§ COMPITO 1
Riscrivi in forma più concisa il paragrafo del brano sugli sciiti e l'Iran che inizia con "Non c'è niente di nuovo", mantenendone i fatti principali.
§ COMPITO 2
Prosegui il brano sugli sciiti e l'Iran a partire dal punto in cui termina.

§ BRANO DA LEGGERE
Quello che gli alleati di Trump in Arabia Saudita, negli Emirati Arabi Uniti e in Israele vogliono che Washington immagini, è che [tutte queste comunità] gli sciiti siano tutti delle comparse degli iraniani. Per i sauditi, ogni razzo lanciato sull’Arabia Saudita dagli Houthi dello Yemen – anche se il suo potere distruttivo è minimo rispetto a quello della campagna saudita di attentati che dura da quattro anni nello Yemen – può essere stato lanciato solo su istruzione diretta di Teheran.
Giovedì, ad esempio, il principe Khalid Bin Salman, vice ministro della Difesa e fratello del principe ereditario di fatto saudita Mohammed Bin Salman, ha dichiarato su Twitter che gli attacchi dei droni contro alcune stazioni di pompaggio del petrolio saudite erano stati “ordinati” dall’Iran. Ha dichiarato che:
“Gli atti terroristici, commissionati dal regime di Teheran e perpetrati dagli Houthi, indeboliscono gli sforzi politici in corso. Queste milizie sono solo uno degli strumenti che il regime iraniano utilizza per attuare il suo programma espansionistico nella regione”.
Non c’è niente di nuovo in questa reazione paranoica dei governanti sunniti alle azioni di distinte comunità sciite (in questo caso gli Houthi) che attribuiscono tutto, senza eccezioni, alla mano nascosta dell’Iran. Ero nel Bahrain nel 2011, dove la monarchia di minoranza sunnita con l’appoggio dell’esercito saudita, aveva appena brutalmente annientato le proteste della maggioranza sciita. Tra le persone torturate c’erano medici sciiti che negli ospedali avevano curato dei manifestanti feriti. Tra le prove a loro carico c’era un’attrezzatura medica all’avanguardia – non ricordo se fosse usata per monitorare il cuore o il cervello o un’altra malattia – che i medici erano accusati di avere usato in cambio di istruzioni dall’Iran su come promuovere una rivoluzione in Bahrain.

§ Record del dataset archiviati
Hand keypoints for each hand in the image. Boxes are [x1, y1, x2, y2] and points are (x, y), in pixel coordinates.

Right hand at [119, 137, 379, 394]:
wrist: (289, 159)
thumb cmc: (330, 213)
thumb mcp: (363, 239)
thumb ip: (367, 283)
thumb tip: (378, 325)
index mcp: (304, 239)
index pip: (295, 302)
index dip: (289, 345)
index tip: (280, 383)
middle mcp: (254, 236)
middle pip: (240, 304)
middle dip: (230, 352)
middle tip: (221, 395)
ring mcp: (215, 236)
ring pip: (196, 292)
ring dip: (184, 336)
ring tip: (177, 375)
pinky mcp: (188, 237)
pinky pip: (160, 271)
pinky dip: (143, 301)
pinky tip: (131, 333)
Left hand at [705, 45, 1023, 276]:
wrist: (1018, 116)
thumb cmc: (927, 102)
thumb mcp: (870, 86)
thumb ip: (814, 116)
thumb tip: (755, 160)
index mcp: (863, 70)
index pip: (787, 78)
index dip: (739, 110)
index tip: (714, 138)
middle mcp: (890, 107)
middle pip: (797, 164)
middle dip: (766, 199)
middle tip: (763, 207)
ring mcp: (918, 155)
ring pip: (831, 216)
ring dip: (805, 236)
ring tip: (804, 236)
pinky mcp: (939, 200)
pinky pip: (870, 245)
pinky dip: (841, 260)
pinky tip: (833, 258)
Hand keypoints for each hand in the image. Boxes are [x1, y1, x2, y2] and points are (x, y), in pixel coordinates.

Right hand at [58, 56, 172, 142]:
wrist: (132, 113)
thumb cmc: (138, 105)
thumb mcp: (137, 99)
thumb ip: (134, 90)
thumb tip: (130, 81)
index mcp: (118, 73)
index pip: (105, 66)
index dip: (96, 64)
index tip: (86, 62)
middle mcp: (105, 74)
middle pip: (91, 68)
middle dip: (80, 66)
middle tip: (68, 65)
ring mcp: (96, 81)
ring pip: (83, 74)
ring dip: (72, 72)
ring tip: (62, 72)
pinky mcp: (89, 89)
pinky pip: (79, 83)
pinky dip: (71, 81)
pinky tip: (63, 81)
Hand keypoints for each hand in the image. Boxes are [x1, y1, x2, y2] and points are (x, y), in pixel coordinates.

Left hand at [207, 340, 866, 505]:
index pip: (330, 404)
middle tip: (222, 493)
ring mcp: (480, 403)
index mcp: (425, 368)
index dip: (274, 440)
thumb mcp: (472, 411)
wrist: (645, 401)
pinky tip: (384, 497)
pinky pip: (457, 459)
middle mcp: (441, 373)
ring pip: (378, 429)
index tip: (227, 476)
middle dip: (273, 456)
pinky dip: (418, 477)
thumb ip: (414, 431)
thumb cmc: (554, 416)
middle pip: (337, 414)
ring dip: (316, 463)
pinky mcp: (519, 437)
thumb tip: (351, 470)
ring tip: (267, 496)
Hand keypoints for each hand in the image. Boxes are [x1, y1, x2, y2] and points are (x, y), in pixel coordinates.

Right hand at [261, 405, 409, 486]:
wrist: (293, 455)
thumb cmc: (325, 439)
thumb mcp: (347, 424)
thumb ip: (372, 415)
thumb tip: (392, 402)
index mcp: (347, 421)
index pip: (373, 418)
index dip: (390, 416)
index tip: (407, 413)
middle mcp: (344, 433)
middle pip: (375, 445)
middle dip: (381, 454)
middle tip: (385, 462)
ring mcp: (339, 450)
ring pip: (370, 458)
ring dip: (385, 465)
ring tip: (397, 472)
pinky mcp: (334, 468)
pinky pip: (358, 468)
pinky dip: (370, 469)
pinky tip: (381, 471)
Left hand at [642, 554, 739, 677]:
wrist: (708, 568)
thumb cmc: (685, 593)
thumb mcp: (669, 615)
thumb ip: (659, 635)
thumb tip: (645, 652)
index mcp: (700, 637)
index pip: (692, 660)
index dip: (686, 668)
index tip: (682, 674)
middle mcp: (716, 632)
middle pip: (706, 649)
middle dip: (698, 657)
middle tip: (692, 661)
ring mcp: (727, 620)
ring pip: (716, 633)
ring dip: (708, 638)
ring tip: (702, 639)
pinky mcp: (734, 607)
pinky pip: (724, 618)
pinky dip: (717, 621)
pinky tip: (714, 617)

§ RISPOSTA 1
La reazione paranoica dei governanti sunniti, che attribuiscono all'Iran ogni azione di distinte comunità sciite come gli Houthi, non è nuova. Nel 2011, in Bahrain, la monarchia sunnita di minoranza aveva represso con brutalità le proteste della maggioranza sciita, con l'appoggio dell'esercito saudita. Tra i torturati c'erano medici sciiti che avevano curato manifestanti feriti. Erano accusati di aver usato un'attrezzatura medica all'avanguardia in cambio di istruzioni iraniane per promuovere una rivoluzione.

§ RISPOSTA 2
Questo tipo di assurdità e teorie del complotto non sono mai state riprese a Washington, ma Trump e i suoi accoliti hanno dichiarato che quasi tutti gli atti di “terrorismo” potevano essere imputati all’Iran. Questa convinzione rischia di innescare una guerra tra Stati Uniti e Iran, dato che molti sciiti arrabbiati in Medio Oriente potrebbero attaccare per proprio conto alcune installazioni statunitensi.
Questo potrebbe anche far pensare a qualcuno di quegli stati desiderosi di un conflitto armato tra Stati Uniti e Iran – mi vengono in mente l’Arabia Saudita, gli Emirati Arabi Uniti e Israele – che, inscenare un incidente provocatorio che si possa imputare all’Iran, sarebbe interamente nel loro interesse.
Ma quali conseguenze avrebbe una simile guerra? L’invasione militare dell’Iran non è né militarmente né politicamente realizzabile e non ci sarebbe una vittoria decisiva. Una campagna aerea e un serrato blocco navale dell’Iran potrebbero essere fattibili, ma ci sono molti punti sensibili dove l’Iran potrebbe fare rappresaglie, incluso lo stretto di Hormuz, dove si possono mettere mine vicino alle installazioni petrolifere saudite situate nel Golfo occidentale e quindi soggette a lanci di missili.
Una caratteristica poco nota delle denunce statunitensi della presunta ingerenza iraniana basata su mandatari locali in Iraq, Siria e Libano non è solo che sono esagerate, ma anche fossero fondate, arrivano troppo tardi. L’Iran è già dalla parte dei vincitori in questi tre paesi.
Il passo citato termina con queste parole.